CRITICAL appraisal has dismissed World Health Organisation ( WHO)-recommended campaigns to circumcise millions of African boys and men to reduce HIV transmission as mere systemic racism and “neo-colonialism” than sound scientific research.
Published in the Developing World Bioethics, the study was conducted by VMMC Experience Project along with other legal and medical experts from the United Kingdom, United States, Cameroon, Zimbabwe and South Africa.
It examined the history and politics of these circumcision campaigns in the context of race and colonialism and found that they had been started in haste and without sufficient contextual research.
The paper concluded that the campaigns had been carried out in a manner that implied troubling assumptions about culture, health and sexuality in Africa.
“Africans were underrepresented in the decision-making process, and needed a greater voice in the planning of such an intimate health intervention,” said Max Fish, lead author and founder of the VMMC Experience Project.
“There has been a global spotlight on systemic racism and racist institutions following the death of George Floyd, an African American man, at the hands of a white police officer in May. However, unethical human experimentation on Africans and African Americans remained a pervasive problem in Western medicine that has received relatively little attention.”
“Africa was targeted and it is still being targeted,” said Cleophas Matete, a Kenyan bishop, who is quoted in the study.
“It is used as a continent to experiment. Should they introduce anything that is (morally questionable), they want to experiment in Africa. So I believe that the entire process of trying to test it in Africa was wrong from the beginning, and I say no to it.”
Arianne Shahvisi, senior lecturer in ethics at Brighton and Sussex Medical School and second author, said: “We believe the decision to implement the circumcision campaign in southern and eastern Africa was not based on robust scientific evidence, but instead assumed that the results from clinical trials would safely ‘scale’ to the real world without thinking through the cultural implications.

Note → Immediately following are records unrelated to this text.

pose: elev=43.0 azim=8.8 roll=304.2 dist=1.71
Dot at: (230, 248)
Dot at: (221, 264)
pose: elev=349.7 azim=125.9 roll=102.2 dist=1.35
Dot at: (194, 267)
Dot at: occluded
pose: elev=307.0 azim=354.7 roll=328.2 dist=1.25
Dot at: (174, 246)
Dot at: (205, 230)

“We argue that as a surgically corrective measure, the present circumcision campaigns hinge on racist, homogenising assumptions about the sexuality of those who are targeted, as well as a belief that HIV risk behaviours can be appraised independently of poverty and systemic factors.”

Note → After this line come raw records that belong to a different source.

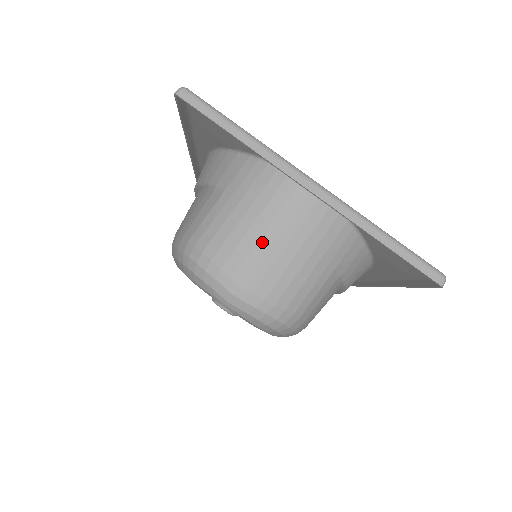
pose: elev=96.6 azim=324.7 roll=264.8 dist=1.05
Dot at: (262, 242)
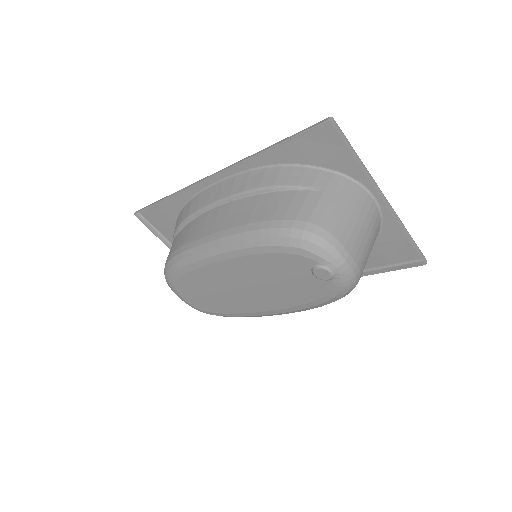
Dot at: (357, 227)
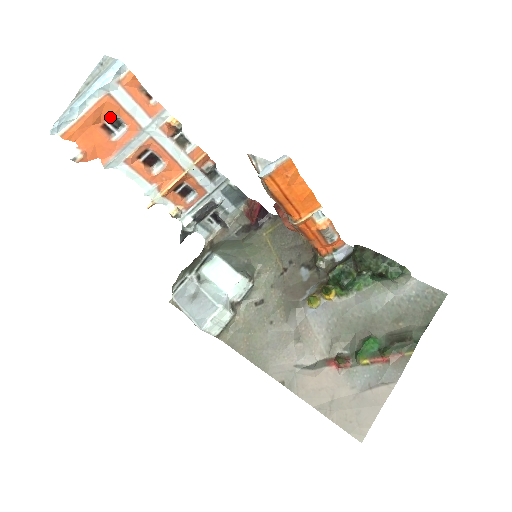
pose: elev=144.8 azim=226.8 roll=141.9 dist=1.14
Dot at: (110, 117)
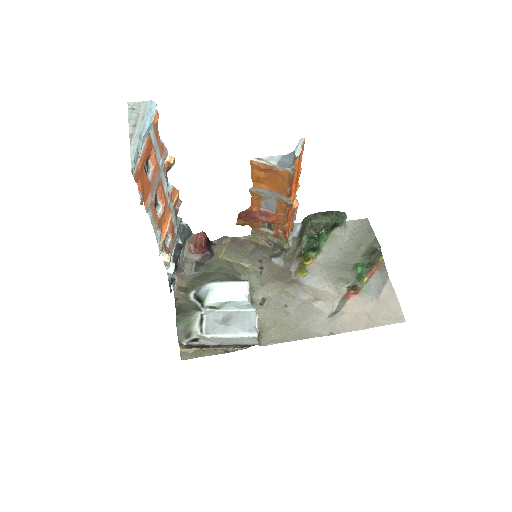
Dot at: (147, 157)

In 2007, WHO and UNAids recommended voluntary medical male circumcision (VMMC) as critical in reducing the risk of sexual transmission of HIV from females to males by 60%.
This percentage has, however, been disputed over the years and to date no conclusive data has been found to validate the claims.

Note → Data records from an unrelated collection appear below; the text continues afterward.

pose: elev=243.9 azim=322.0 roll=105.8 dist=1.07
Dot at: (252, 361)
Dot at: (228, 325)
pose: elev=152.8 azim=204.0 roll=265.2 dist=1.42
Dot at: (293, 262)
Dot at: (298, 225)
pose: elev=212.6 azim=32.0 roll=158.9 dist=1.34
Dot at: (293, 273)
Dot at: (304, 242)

Zimbabwe adopted voluntary medical male circumcision in 2007 and began implementing it in 2009. The country immediately set itself a target of circumcising 1,3 million men by 2017.
The campaign was initially high powered with robust messaging and massive roadshows to promote the initiative. Several celebrities were roped in under the Pinda muSmart campaign.
But over the years the campaign has steamed off and last year a UNAids Zimbabwe HIV and Women report showed that Zimbabwe had the lowest coverage rates in sub-Saharan Africa, with 14,3% of men aged 15-49 circumcised as of 2017.
Messaging for the campaign has also shifted and VMMC is now referred to as an intelligent lifestyle choice rather than a medical intervention.